Stored data entries:
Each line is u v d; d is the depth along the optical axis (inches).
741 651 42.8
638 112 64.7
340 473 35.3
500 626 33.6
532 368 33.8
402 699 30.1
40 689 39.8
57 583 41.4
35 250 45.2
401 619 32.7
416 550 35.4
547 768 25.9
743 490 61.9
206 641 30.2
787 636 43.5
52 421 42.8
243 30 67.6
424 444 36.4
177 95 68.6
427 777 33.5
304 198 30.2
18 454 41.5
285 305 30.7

Problem to work on:
Each line from the one containing "57 583 41.4" to the end of the records should be echoed exactly, and no other line.

Exercise answer:
57 583 41.4
35 250 45.2
401 619 32.7
416 550 35.4
547 768 25.9
743 490 61.9
206 641 30.2
787 636 43.5
52 421 42.8
243 30 67.6
424 444 36.4
177 95 68.6
427 777 33.5
304 198 30.2
18 454 41.5
285 305 30.7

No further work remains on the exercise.